He was communicating to me that he probably wouldn’t live too much longer and that I should understand that one day he would die.
I think he also may have made statements about me needing to “get along with her” if he died but I really don’t know.
For the life of me – dear God – I don’t know what he said that night – all I can do is simply reconstruct recollections of the expressions of a depressed and hopeless man to his fifteen-year-old daughter. The reality of his words were like a horrifying black hole of inevitability and I only remember telling him (maybe, telling him) that “that wouldn’t happen.”
Maybe I said that. I don’t know if I cried.
I think I said, “don’t talk like that.”
But, maybe that’s some vague recollection of something I may have said to some other person…years later…
But I know what I fantasized.
Maybe it began then or maybe even earlier…I can recall in middle school sitting in the car with him between Sunday School and Church and talking about my mother’s craziness.
I don’t recall the details of the conversations, only that gradually as I grew older there was some sort of commiseratory discussions over how she acted, what was wrong with her, how it upset him and me – along with warnings or instructions to me on how to behave and interact with her.
Dear God I can’t even remember it all.
I can remember asking my Daddy why he married her and “was she always that way?”
I can remember him saying that she got much worse after I was born because she didn’t have anything to occupy her mind, that when she worked it wasn’t as bad – although my Daddy also told me that after I was born and she tried to work she kept getting fired because she bossed everyone else in the office around.
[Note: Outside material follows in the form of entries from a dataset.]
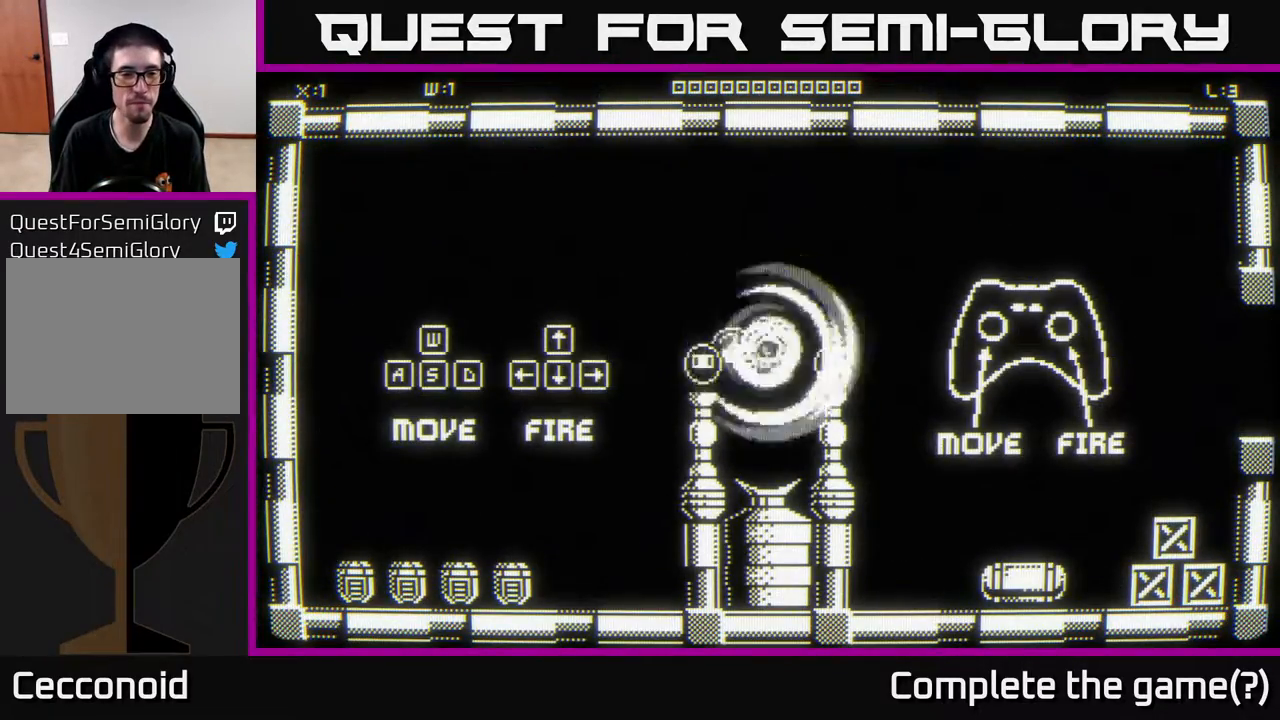
{"buttons": [], "left_stick": "down-left", "right_stick": "down-left", "events": [[217, "right_stick", "down-left"], [417, "left_stick", "down-left"]]}
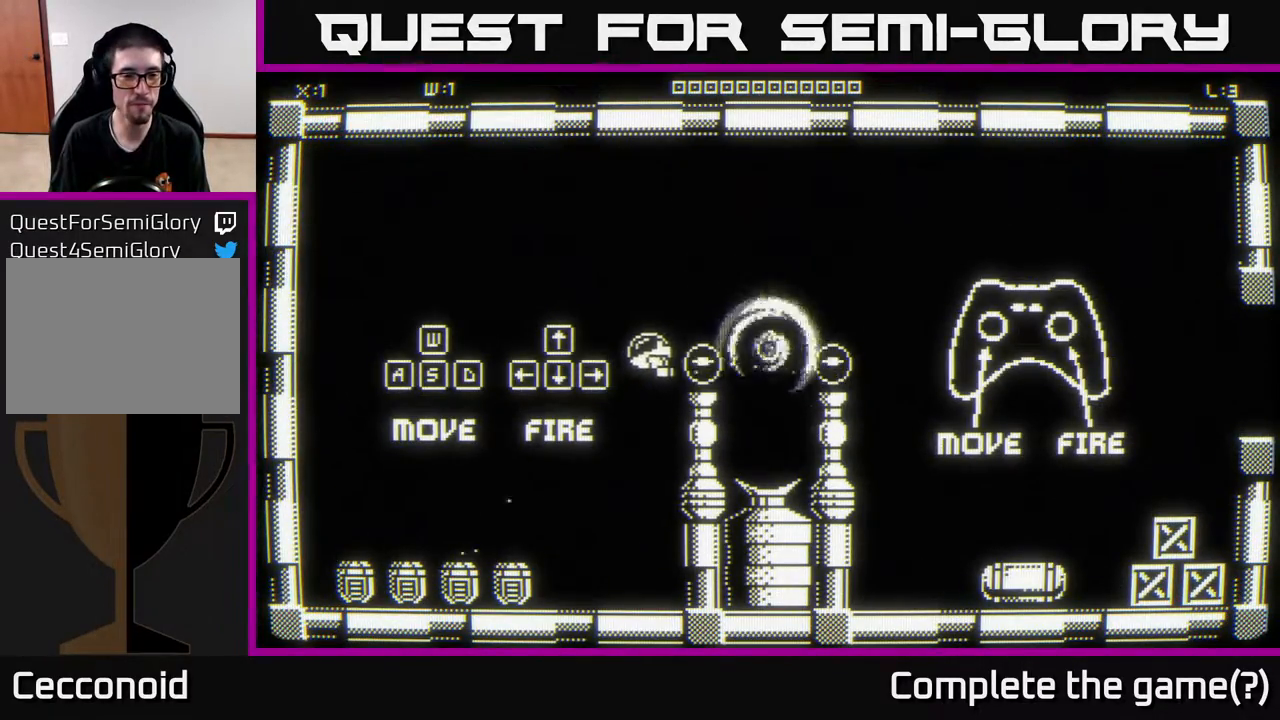
{"buttons": [], "left_stick": "down", "right_stick": "down-left", "events": [[33, "left_stick", "down"]]}
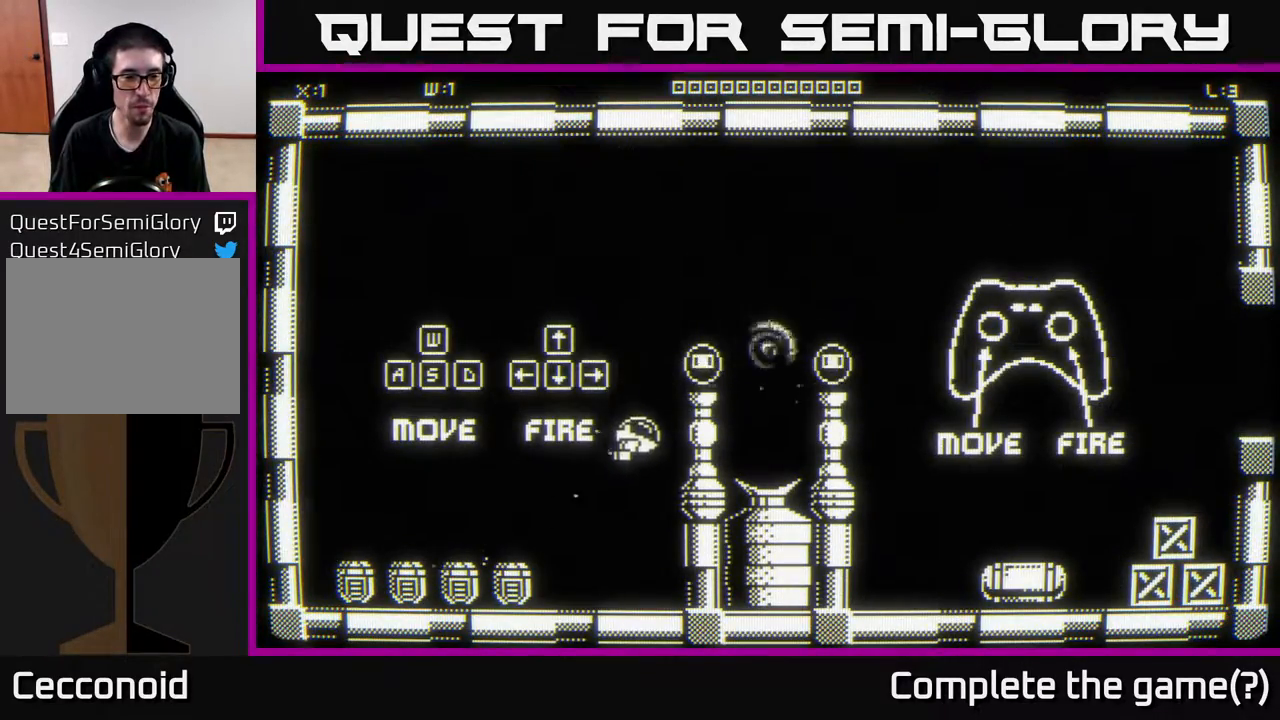
{"buttons": [], "left_stick": "down", "right_stick": "down-left", "events": [[150, "left_stick", "down-left"], [283, "left_stick", "down"]]}
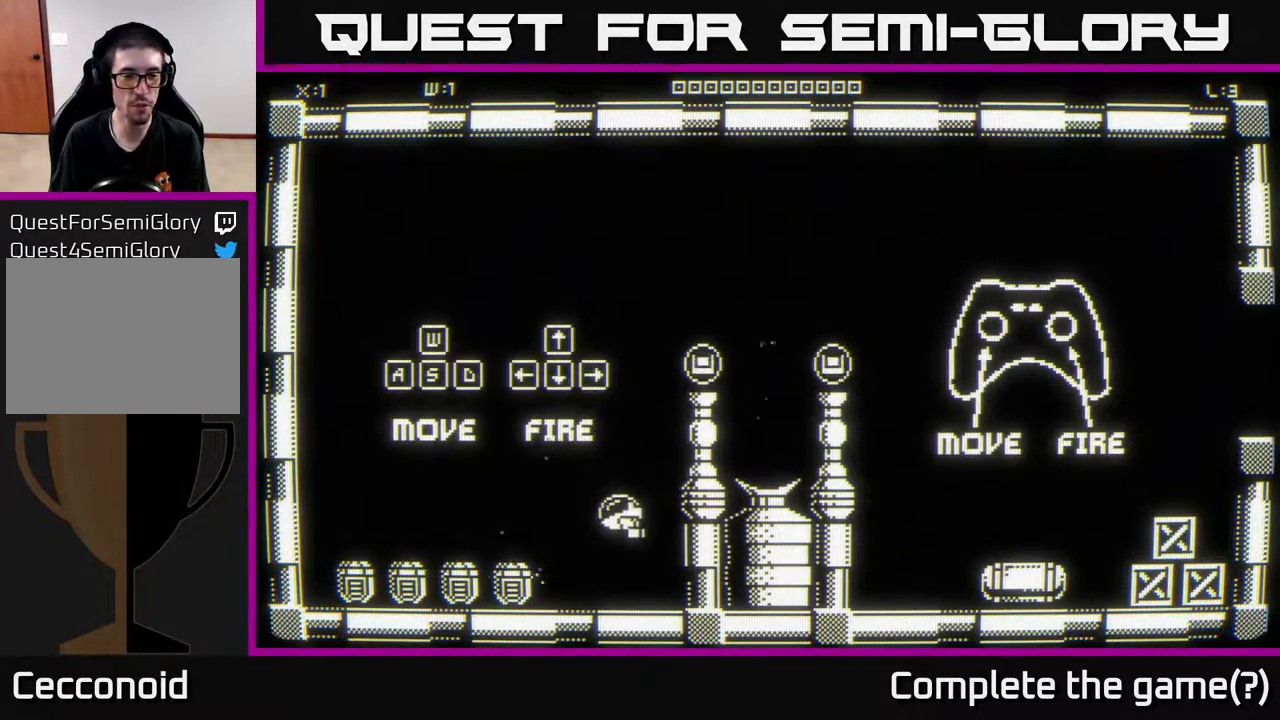
{"buttons": [], "left_stick": "center", "right_stick": "left", "events": [[200, "right_stick", "left"], [250, "left_stick", "down-left"], [433, "left_stick", "center"]]}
I can remember around middle school maybe even before asking my Daddy why he just didn’t divorce her. I had heard of something called “divorce” and I thought it made sense.
I remember my Daddy telling me that he couldn’t, because she would “take him for everything he had (including me).”
The “including me” part I think he may have told me directly, that if he did that I’d probably have to live with her, which scared me, but I know for sure when I visited with my dad’s best friend when I was 26 he told me many things that he knew.
I know he clearly told me as well, that my dad was afraid of her, that indeed with her legal mumbo jumbo and personality she would in fact, take him for everything – including me. He feared her getting custody of me.
So that Friday night the following May 1979, as I was awoken to argument through the walls, there was something about it that alarmed me.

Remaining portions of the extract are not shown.